The album — his seventh as a leader, on the International Anthem label — covers a lot of ground, both musically and literally. Many of Douglas’ songs are named after specific places, stretched across the continents. A powerfully animated tune titled “Coyoacán,” for instance, refers to a borough in Mexico City; the word means “place of the coyotes,” logging the first of several animal references throughout the album.
The paw print boldly stamped on the album cover is a likely allusion to the Black Lion, which has become a part of Douglas’ brand, if not an alter ego. It’s a phrase he commonly uses with regard to his music community, and it provided the title for an album he released in 2018.
“Welcome to the Black Lion rocket ship,” he writes in these new liner notes. “Join Emilio, George, Joe and me as we lift off and open our hearts and minds in hopes of finding what’s hiding in the ethereal universe and exalting upon its beauty. Yes, a pride of lions hunting for beauty in a world filled with chaos can be odd, but we hope to make this commonplace.”

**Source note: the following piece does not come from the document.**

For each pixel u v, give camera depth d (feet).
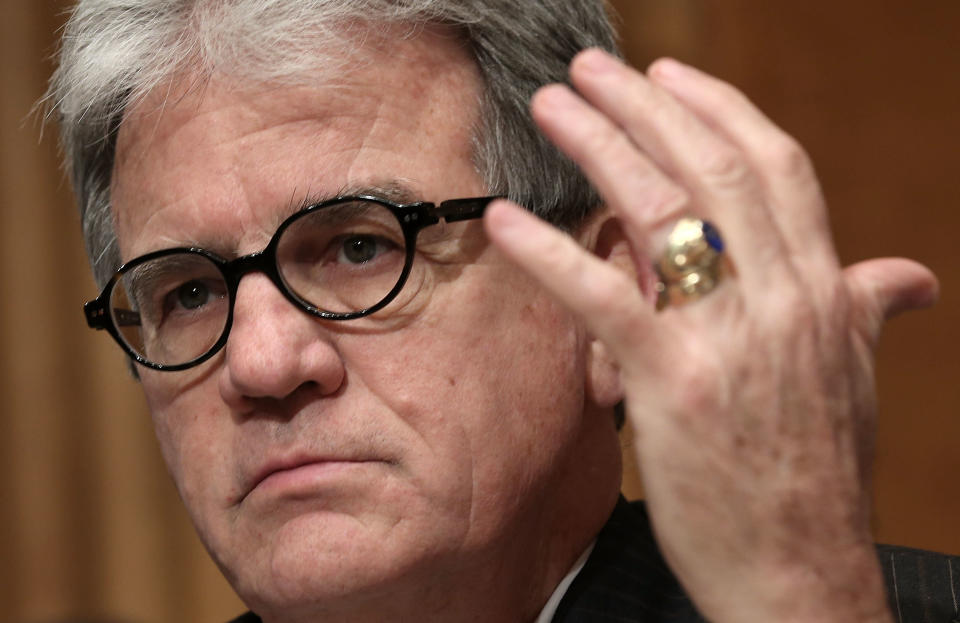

That search for beauty manifests in a few different ways. “Rosé” is a perfect acoustic embodiment of the pink wine itself; the tune sounds like a night out with your best friends. A lilting waltz embellished with the sweet sparkling notes of Burton’s piano dazzling over the background chatter. There’s conversation, laughter, even a little cackling. Altogether, a good time.
“Luna Moth” gives us extended bass solos from Douglas. Like the moon moth, we should consider ourselves lucky to have witnessed its glory. (Douglas dedicates the tune to Mario Pavone, a fellow bassist and composer who died last year.) “J Bird” is a showcase for Dyson, an absolute powerhouse drummer; it’s followed by a squiggly bass solo interlude called “Octopus.”
The album’s midpoint contains two pivotal destination tracks, back to back. “Wheeping Birch” is the lone vocal selection on the outing, featuring Melvis Santa, who co-wrote the song with Douglas. The tune sways gracefully but with a weighted gravity, reminiscent of the drooping, sweeping pendulous tree itself.
The other selection at this midway point is a gorgeous, languid, moving song called “Jones Beach.” It fluctuates between crescendo and diminuendo, like undulating ocean waves crashing upon the shore and receding again. Dyson’s cymbal work expertly evokes ocean spray as the sun rises on the beach and we prepare for the remainder of the album’s journey.
What arrives at this point is “More Coffee Please,” a pick-me-up that Douglas has been playing for a while – notably with this same quartet in West Philadelphia last year, yielding a video produced by WRTI for NPR Music Live Sessions. For Douglas (as for many a jazz musician), coffee is an ethos unto itself. So much so that he partnered with Chicago roaster Four Letter Word to release a special blend called Atalaya in coordination with the album’s release.
The last stop and closing tune on ATALAYA is “Foligno,” so named for an ancient Italian town. Burton shines again with a sweeping solo on this composition, which bears a dedication to Italian producer and impresario Mario Guidi.
The album's geographical footprint mimics that of the composer's real life. Douglas has traveled all over the world, to many different places and with many different creatures. Yet, for a brief 46 minutes and 14 seconds, he creates a common ground where we can congregate, resonate and vibrate together.